181924 Steve Reynolds <s.e.reynolds@v...> 2008‑08‑05 Re: Old saw with blank medallion
On Aug 5, 2008, at 12:04 AM, Don McConnell wrote:

> Steve Reynolds wrote:
>> 	Ray, I don't think I'm following.  Are you saying that one company 
>> (Priest & Co.) had a trademark for "Warranted Superior", and made all 
>> the sawnuts so marked?
> [snip]
> As to the "Warranted Superior"/coat-of-arms medallion being registered
> as a trade mark, the earliest indication I've found of that is in 1879,
> in association with the William Henry Smith firm. These are links to
> the trade mark listing and an advertisement in the 1879 directory:
> http://www.planemaker.com/photos/whsmith.jpg
> http://www.planemaker.com/photos/whsmith2.jpg
> At some point between 1879 and 1901, Priest and Co. seems to have
> purchased rights to the trade mark, as Ray has already indicated.
> Their 1901 trade mark listing can be found at this link:
> http://www.planemaker.com/photos/Priest.jpg
> So, it would appear that all such medallions, for quite some time,
> would have been manufactured by one of these firms.

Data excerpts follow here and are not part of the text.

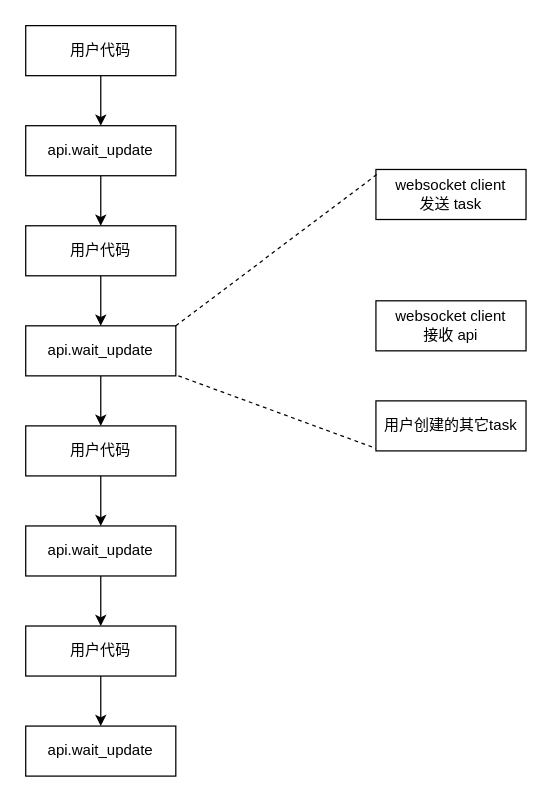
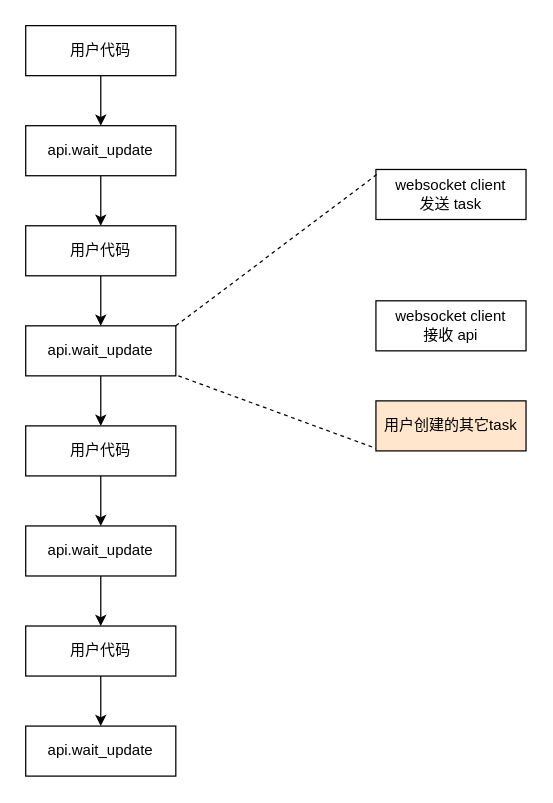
  <mxCell id="0" />
  <mxCell id="1" parent="0" />
  <mxCell id="2" style="edgeStyle=orthogonalEdgeStyle;rounded=0;orthogonalLoop=1;jettySize=auto;html=1;exitX=0.5;exitY=1;exitDx=0;exitDy=0;entryX=0.5;entryY=0;entryDx=0;entryDy=0;" edge="1" parent="1" source="3" target="5"><mxGeometry relative="1" as="geometry" /></mxCell>
  <mxCell id="3" value="用户代码" style="rounded=0;whiteSpace=wrap;html=1;" vertex="1" parent="1"><mxGeometry x="20" y="20" width="120" height="40" as="geometry" /></mxCell>
  <mxCell id="4" style="edgeStyle=orthogonalEdgeStyle;rounded=0;orthogonalLoop=1;jettySize=auto;html=1;exitX=0.5;exitY=1;exitDx=0;exitDy=0;entryX=0.5;entryY=0;entryDx=0;entryDy=0;" edge="1" parent="1" source="5" target="7"><mxGeometry relative="1" as="geometry" /></mxCell>
  <mxCell id="5" value="api.wait_update" style="rounded=0;whiteSpace=wrap;html=1;" vertex="1" parent="1"><mxGeometry x="20" y="100" width="120" height="40" as="geometry" /></mxCell>
  <mxCell id="6" style="edgeStyle=orthogonalEdgeStyle;rounded=0;orthogonalLoop=1;jettySize=auto;html=1;exitX=0.5;exitY=1;exitDx=0;exitDy=0;entryX=0.5;entryY=0;entryDx=0;entryDy=0;" edge="1" parent="1" source="7" target="9"><mxGeometry relative="1" as="geometry" /></mxCell>
  <mxCell id="7" value="用户代码" style="rounded=0;whiteSpace=wrap;html=1;" vertex="1" parent="1"><mxGeometry x="20" y="180" width="120" height="40" as="geometry" /></mxCell>
  <mxCell id="8" style="edgeStyle=orthogonalEdgeStyle;rounded=0;orthogonalLoop=1;jettySize=auto;html=1;exitX=0.5;exitY=1;exitDx=0;exitDy=0;entryX=0.5;entryY=0;entryDx=0;entryDy=0;" edge="1" parent="1" source="9" target="16"><mxGeometry relative="1" as="geometry" /></mxCell>
  <mxCell id="9" value="api.wait_update" style="rounded=0;whiteSpace=wrap;html=1;" vertex="1" parent="1"><mxGeometry x="20" y="260" width="120" height="40" as="geometry" /></mxCell>
  <mxCell id="10" value="websocket client&lt;br&gt;发送 task" style="rounded=0;whiteSpace=wrap;html=1;" vertex="1" parent="1"><mxGeometry x="300" y="135" width="120" height="40" as="geometry" /></mxCell>
  <mxCell id="11" value="websocket client&lt;br&gt;接收 api" style="rounded=0;whiteSpace=wrap;html=1;" vertex="1" parent="1"><mxGeometry x="300" y="240" width="120" height="40" as="geometry" /></mxCell>
- <mxCell id="12" value="用户创建的其它task" style="rounded=0;whiteSpace=wrap;html=1;" vertex="1" parent="1"><mxGeometry x="300" y="320" width="120" height="40" as="geometry" /></mxCell>
+ <mxCell id="12" value="用户创建的其它task" style="rounded=0;whiteSpace=wrap;html=1;fillColor=#ffe6cc;" vertex="1" parent="1"><mxGeometry x="300" y="320" width="120" height="40" as="geometry" /></mxCell>
  <mxCell id="13" value="" style="endArrow=none;dashed=1;html=1;entryX=0.017;entryY=0.075;entryDx=0;entryDy=0;entryPerimeter=0;" edge="1" parent="1" target="10"><mxGeometry width="50" height="50" relative="1" as="geometry"><mxPoint x="140" y="260" as="sourcePoint" /><mxPoint x="190" y="210" as="targetPoint" /></mxGeometry></mxCell>
  <mxCell id="14" value="" style="endArrow=none;dashed=1;html=1;exitX=1.017;exitY=1;exitDx=0;exitDy=0;exitPerimeter=0;" edge="1" parent="1" source="9"><mxGeometry width="50" height="50" relative="1" as="geometry"><mxPoint x="20" y="430" as="sourcePoint" /><mxPoint x="300" y="358" as="targetPoint" /></mxGeometry></mxCell>
  <mxCell id="15" style="edgeStyle=orthogonalEdgeStyle;rounded=0;orthogonalLoop=1;jettySize=auto;html=1;exitX=0.5;exitY=1;exitDx=0;exitDy=0;entryX=0.5;entryY=0;entryDx=0;entryDy=0;" edge="1" parent="1" source="16" target="18"><mxGeometry relative="1" as="geometry" /></mxCell>
  <mxCell id="16" value="用户代码" style="rounded=0;whiteSpace=wrap;html=1;" vertex="1" parent="1"><mxGeometry x="20" y="340" width="120" height="40" as="geometry" /></mxCell>
  <mxCell id="17" style="edgeStyle=orthogonalEdgeStyle;rounded=0;orthogonalLoop=1;jettySize=auto;html=1;exitX=0.5;exitY=1;exitDx=0;exitDy=0;entryX=0.5;entryY=0;entryDx=0;entryDy=0;" edge="1" parent="1" source="18" target="20"><mxGeometry relative="1" as="geometry" /></mxCell>
  <mxCell id="18" value="api.wait_update" style="rounded=0;whiteSpace=wrap;html=1;" vertex="1" parent="1"><mxGeometry x="20" y="420" width="120" height="40" as="geometry" /></mxCell>
  <mxCell id="19" style="edgeStyle=orthogonalEdgeStyle;rounded=0;orthogonalLoop=1;jettySize=auto;html=1;exitX=0.5;exitY=1;exitDx=0;exitDy=0;entryX=0.5;entryY=0;entryDx=0;entryDy=0;" edge="1" parent="1" source="20" target="21"><mxGeometry relative="1" as="geometry" /></mxCell>
  <mxCell id="20" value="用户代码" style="rounded=0;whiteSpace=wrap;html=1;" vertex="1" parent="1"><mxGeometry x="20" y="500" width="120" height="40" as="geometry" /></mxCell>
  <mxCell id="21" value="api.wait_update" style="rounded=0;whiteSpace=wrap;html=1;" vertex="1" parent="1"><mxGeometry x="20" y="580" width="120" height="40" as="geometry" /></mxCell>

At this point, I
> don't know how early the W. H. Smith succession of firms registered
> it as a trade mark, but they had been making saw screws for over 40
> years by 1879, and may have registered it some years earlier.

	Thanks, Don, for your usual level of scholarly research.  I'm assuming 
that the trademark you discuss would be effective for Great Britain and 
whatever Commonwealth that was obeying British trademark laws at the 
time?  I'm further assuming the Warranted Superior sawnuts we usually 
see here in the US were made by whoever wanted to.   I have always 
thought that Disston, Atkins, and Simonds made their own Warranted 
Superior nuts and supplied other smaller firms.